Mrs Lamley liked her. She always seemed so friendly. It was such a pity she didn’t marry — such a mistake to let the younger sister marry before the elder. But then she had the Colonel to look after, and he was getting on now, Mrs Lamley concluded, going back to her mutton in the back shop.
“Miss Eleanor won’t be a minute,” said the Colonel as Crosby brought in the dishes. “Leave the covers on.” He stood with his back to the fireplace waiting for her. Yes, he thought, I don’t see why not. “I don’t see why not,” he repeated, looking at the dish-cover. Mira was on the scene again; the other fellow had turned out, as he knew he would, a bad egg. And what provision was he to make for Mira? What was he to do about it? It had struck him that he would like to put the whole thing before Eleanor. Why not after all?

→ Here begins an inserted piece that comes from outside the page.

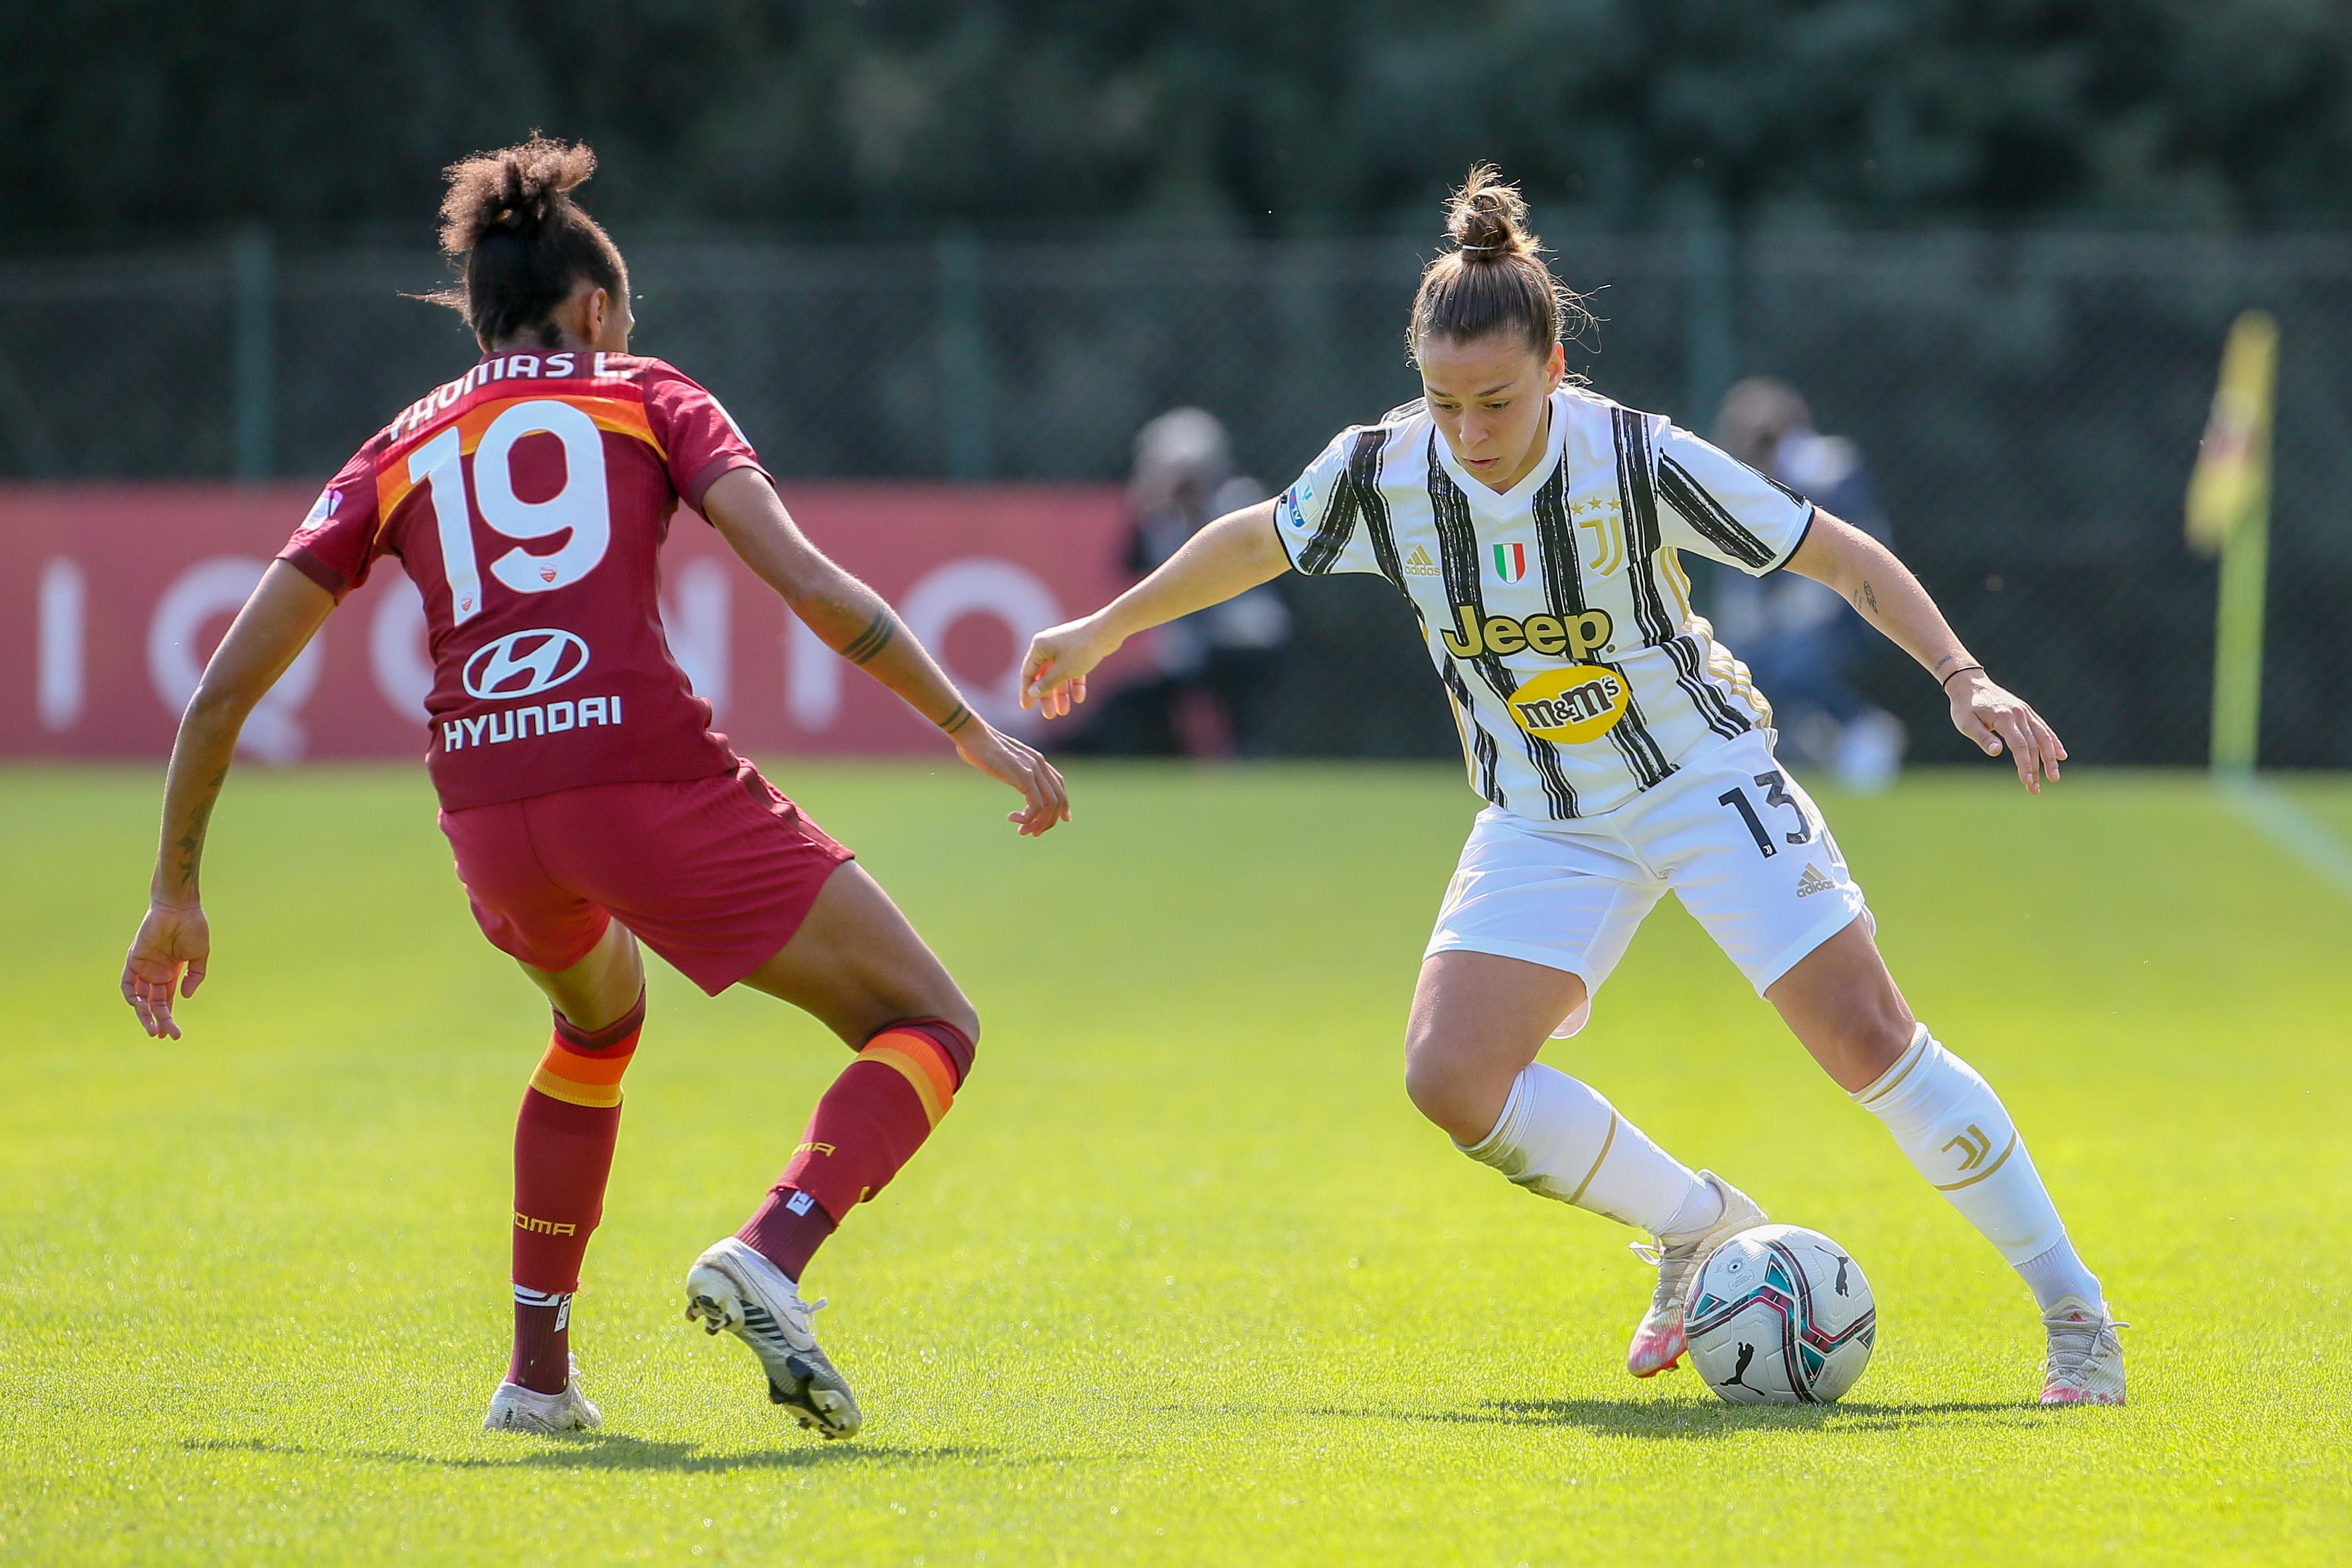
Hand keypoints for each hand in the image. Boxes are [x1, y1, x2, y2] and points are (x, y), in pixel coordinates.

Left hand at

She’s not a child any longer, he thought; and he didn’t like this business of — of — shutting things up in drawers. But he felt some shyness at the thought of telling his own daughter.
“Here she is,” he said abruptly to Crosby, who stood waiting mutely behind him.
No, no, he said to himself with sudden conviction, as Eleanor came in. I can’t do it. For some reason when he saw her he realised that he could not tell her. And after all, he thought, seeing how bright-cheeked, how unconcerned she looked, she has her own life to live. A spasm of jealousy passed through him. She’s got her own affairs to think about, he thought as they sat down.
She pushed a necklace across the table towards him.
“Hullo, what’s that?” he said, looking at it blankly.
“Maggie’s present, Papa,” she said. “The best I could do. . . . I’m afraid it’s rather cheap.”
“Yes; that’ll do very nicely,” he said, glancing at it absentmindedly. “Just what she’ll like,” he added, shoving it to one side. He began to carve the chicken.
She was very hungry; she was still rather breathless. She felt a little “spun round,” as she put it to herself. What did you spin things round on? she wondered, helping herself to bread sauce — a pivot? The scene had changed so often that
morning; and every scene required a different adjustment; bringing this to the front; sinking that to the depths. And now she felt nothing; hungry merely; merely a chicken-eater; blank. But as she ate, the sense of her father imposed itself. She liked his solidity, as he sat opposite her munching his chicken methodically. What had he been doing, she wondered. Taking shares out of one company and putting them in another? He roused himself.
“Well, how was the Committee?” he asked. She told him, exaggerating her triumph with Judd.
“That’s right. Stand up to ‘em, Nell. Don’t let yourself be sat on,” he said. He was proud of her in his own way; and she liked him to be proud of her. At the same time she did not mention Duffus and Rigby Cottages. He had no sympathy with people who were foolish about money, and she never got a penny interest: it all went on repairs. She turned the conversation to Morris and his case at the Law Courts. She looked at her watch again. Her sister-in-law Celia had told her to meet her at the Law Courts at two-thirty sharp.